Dynamic system identification and digital twins for underground infrastructure monitoring
This project investigates vibration-based methods for monitoring the structural health of deep underground tunnels throughout their lifetime. Structural Health Monitoring (SHM) based on dynamic system identification and digital twins has demonstrated significant advantages when applied to bridges, wind turbines, and high-rise buildings. Variations in dynamic characteristics - such as eigenfrequencies, mode shapes, and modal damping ratios - can indicate structural changes or damage. Along these lines, this project develops SHM methods for deep tunnels, with the HADES Underground Research Laboratory (URL) serving as the primary case study.
The monitoring strategy combines in situ vibration measurements with advanced numerical simulations. Deep underground structures are strongly influenced by complex dynamic soil–structure interactions. Vibration-based monitoring captures the coupled response of the tunnel and surrounding soil. Conventional techniques—such as visual inspection, strain gauges, and convergence measurements—often fail to detect distributed or deep-seated defects, require manual access, and offer limited spatial and temporal resolution. These methods also lack the sensitivity to detect early changes in global structural behavior. In contrast, wave-based techniques offer a complementary and more responsive alternative, though their application to tunnel–soil systems remains underexplored.
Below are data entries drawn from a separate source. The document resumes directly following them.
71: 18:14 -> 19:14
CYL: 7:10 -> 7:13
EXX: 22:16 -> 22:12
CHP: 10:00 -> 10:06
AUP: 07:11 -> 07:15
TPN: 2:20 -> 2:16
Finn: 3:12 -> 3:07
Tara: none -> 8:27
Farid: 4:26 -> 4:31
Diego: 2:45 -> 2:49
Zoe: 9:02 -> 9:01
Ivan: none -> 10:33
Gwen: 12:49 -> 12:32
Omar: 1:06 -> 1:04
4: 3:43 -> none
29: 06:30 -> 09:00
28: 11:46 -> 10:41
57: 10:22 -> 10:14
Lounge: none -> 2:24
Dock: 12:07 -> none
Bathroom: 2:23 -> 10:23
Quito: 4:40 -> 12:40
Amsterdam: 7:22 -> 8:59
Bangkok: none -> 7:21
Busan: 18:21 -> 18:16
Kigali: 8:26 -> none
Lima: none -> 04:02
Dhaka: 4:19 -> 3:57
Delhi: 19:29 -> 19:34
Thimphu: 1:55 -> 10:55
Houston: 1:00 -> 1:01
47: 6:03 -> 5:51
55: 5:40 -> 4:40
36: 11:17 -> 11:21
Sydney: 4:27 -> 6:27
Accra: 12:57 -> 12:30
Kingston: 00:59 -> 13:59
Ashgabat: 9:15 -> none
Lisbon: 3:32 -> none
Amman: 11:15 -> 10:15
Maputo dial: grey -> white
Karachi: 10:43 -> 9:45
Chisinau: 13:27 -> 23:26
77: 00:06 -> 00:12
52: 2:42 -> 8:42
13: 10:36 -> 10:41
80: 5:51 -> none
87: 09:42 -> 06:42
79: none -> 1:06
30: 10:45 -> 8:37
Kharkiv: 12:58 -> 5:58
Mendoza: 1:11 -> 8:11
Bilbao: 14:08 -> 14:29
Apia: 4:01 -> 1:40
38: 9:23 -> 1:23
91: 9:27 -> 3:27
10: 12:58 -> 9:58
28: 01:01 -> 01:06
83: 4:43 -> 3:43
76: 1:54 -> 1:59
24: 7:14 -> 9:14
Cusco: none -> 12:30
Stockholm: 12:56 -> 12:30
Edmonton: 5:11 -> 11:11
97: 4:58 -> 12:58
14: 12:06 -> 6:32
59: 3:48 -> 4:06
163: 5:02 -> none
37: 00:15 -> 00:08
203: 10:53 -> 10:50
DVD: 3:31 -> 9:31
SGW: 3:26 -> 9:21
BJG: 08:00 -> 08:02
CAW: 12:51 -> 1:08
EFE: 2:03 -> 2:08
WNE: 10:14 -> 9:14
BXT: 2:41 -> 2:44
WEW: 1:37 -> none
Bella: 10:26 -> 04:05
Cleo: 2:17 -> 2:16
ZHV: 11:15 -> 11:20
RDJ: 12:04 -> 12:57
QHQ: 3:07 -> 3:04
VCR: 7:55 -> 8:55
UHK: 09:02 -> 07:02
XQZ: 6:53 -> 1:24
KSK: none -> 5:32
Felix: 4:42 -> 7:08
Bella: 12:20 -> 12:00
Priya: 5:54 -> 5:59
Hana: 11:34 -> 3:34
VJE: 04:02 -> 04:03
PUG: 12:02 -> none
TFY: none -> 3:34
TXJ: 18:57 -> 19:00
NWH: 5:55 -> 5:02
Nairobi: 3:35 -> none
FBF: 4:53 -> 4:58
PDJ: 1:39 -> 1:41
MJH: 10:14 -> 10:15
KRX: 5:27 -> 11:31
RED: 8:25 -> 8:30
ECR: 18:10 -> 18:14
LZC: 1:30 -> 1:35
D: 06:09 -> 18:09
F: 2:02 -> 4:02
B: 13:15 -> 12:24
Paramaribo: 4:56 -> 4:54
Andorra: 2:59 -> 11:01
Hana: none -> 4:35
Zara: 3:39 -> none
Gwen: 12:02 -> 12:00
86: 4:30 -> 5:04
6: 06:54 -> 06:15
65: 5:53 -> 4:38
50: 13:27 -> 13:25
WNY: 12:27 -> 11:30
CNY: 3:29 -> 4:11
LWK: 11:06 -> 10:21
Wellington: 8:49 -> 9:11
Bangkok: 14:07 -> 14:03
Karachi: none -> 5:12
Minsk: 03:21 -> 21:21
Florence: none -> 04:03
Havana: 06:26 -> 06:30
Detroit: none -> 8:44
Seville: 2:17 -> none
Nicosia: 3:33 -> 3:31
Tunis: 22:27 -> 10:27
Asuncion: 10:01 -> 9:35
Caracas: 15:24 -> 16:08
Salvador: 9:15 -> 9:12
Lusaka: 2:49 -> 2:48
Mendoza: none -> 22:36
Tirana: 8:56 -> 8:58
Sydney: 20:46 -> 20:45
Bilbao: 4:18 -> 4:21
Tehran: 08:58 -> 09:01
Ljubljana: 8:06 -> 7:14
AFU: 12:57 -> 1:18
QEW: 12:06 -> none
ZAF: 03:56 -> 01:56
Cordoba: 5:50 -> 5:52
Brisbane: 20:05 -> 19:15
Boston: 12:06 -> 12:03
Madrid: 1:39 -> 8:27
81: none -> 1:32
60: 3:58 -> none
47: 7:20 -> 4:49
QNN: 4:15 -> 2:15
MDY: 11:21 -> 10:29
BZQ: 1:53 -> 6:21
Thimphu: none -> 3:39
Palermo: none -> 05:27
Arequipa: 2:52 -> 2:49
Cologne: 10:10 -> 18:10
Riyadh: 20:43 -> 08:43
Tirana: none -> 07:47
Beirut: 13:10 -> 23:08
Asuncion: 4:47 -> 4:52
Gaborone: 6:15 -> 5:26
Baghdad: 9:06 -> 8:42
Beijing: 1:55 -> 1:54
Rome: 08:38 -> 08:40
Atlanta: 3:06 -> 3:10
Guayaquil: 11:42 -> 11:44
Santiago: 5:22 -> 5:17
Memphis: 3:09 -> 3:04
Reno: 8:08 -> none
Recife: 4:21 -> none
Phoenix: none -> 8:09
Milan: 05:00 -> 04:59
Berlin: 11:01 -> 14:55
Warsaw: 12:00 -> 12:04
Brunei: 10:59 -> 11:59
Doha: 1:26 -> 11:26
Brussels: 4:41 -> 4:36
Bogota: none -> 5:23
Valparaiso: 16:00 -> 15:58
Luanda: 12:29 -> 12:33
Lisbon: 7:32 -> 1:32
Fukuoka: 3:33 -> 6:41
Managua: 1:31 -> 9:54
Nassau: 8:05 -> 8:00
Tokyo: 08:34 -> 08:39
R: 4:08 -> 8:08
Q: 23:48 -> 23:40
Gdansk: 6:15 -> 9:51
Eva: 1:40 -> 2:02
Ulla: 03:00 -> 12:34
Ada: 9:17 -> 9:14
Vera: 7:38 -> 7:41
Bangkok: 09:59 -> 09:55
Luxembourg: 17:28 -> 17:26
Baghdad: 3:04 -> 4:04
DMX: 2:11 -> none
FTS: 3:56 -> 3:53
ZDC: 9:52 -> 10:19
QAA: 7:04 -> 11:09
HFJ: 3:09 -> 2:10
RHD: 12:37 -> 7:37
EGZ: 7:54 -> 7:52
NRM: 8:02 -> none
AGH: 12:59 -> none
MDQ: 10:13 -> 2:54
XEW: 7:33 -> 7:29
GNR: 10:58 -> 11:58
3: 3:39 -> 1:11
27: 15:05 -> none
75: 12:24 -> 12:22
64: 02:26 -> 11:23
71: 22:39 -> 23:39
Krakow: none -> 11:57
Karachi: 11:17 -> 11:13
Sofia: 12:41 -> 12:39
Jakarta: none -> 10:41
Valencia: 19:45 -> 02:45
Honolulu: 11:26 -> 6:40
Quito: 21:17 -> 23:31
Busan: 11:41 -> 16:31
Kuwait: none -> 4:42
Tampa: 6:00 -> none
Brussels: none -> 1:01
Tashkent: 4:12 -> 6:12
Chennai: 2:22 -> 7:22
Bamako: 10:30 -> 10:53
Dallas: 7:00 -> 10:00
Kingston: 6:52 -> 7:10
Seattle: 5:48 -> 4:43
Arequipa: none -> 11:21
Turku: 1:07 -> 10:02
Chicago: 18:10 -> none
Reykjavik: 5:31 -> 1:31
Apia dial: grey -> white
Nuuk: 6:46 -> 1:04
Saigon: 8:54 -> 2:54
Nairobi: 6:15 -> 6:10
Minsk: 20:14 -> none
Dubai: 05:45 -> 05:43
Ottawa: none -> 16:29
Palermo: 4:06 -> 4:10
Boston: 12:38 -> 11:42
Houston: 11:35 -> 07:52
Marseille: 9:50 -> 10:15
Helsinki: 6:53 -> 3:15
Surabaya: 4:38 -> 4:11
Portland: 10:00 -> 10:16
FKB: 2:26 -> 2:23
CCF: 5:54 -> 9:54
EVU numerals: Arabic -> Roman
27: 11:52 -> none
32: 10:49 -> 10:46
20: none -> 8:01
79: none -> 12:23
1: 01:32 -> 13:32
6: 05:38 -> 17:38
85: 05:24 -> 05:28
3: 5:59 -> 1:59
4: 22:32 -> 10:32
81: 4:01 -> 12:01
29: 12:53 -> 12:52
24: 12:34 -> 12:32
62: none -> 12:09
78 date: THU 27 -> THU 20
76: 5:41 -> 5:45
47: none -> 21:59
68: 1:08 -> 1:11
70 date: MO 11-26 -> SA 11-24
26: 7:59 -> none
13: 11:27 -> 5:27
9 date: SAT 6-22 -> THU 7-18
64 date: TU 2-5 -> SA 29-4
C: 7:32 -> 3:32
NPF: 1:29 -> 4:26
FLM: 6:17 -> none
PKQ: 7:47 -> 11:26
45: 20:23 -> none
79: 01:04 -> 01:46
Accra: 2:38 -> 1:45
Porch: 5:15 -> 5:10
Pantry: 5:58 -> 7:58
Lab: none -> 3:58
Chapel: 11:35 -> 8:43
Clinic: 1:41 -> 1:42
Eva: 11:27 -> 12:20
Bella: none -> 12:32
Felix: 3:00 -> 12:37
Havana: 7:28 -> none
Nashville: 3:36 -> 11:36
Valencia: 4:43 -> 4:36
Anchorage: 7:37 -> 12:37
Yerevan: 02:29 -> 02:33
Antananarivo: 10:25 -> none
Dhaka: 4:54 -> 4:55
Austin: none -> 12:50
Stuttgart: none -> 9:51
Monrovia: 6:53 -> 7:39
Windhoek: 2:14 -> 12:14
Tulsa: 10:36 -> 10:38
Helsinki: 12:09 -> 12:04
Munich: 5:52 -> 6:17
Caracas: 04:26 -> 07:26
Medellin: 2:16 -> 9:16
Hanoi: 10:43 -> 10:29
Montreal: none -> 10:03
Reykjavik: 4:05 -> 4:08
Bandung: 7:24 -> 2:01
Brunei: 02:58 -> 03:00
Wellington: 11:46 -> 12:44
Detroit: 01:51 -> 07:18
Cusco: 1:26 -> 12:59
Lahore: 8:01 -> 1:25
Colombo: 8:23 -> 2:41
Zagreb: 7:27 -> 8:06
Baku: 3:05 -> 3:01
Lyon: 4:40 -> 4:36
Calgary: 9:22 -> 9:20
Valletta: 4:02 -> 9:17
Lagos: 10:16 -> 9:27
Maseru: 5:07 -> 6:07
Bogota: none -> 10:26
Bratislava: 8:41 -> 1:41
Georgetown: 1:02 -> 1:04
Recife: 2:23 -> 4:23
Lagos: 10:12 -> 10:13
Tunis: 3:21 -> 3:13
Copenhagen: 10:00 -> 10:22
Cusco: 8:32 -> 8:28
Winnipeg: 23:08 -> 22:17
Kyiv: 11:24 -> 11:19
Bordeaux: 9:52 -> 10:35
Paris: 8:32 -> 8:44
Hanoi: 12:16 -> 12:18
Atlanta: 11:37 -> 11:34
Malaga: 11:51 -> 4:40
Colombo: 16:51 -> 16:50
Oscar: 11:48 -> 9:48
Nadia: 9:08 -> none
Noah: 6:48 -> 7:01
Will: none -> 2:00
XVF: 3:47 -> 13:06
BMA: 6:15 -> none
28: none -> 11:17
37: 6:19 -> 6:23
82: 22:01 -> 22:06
Coupled numerical models of the tunnel and surrounding soil will be developed, combining finite element with boundary element and perfectly matched layer formulations. These models will be used to compute modal characteristics, as well as dispersion and attenuation curves of guided waves along the tunnel. The models will simulate various environmental and damage scenarios, such as thermal loading and local changes in soil properties, and be used for parametric and sensitivity studies.
Forced and ambient vibration experiments will be conducted in the HADES URL to validate the models. Hammer impact tests will identify dispersion and attenuation curves and mode shapes, while long-term ambient monitoring will capture operational vibration patterns due to anthropogenic and natural excitation. The models will help interpret how different damage scenarios affect the ambient vibration signature. Both black-box and white-box damage identification algorithms will be assessed.
The resulting digital twin will serve as the foundation for a permanent SHM system for the HADES tunnel. The developed methodology will also be applicable to future underground infrastructures such as geological disposal facilities, the Einstein Telescope and railway tunnels.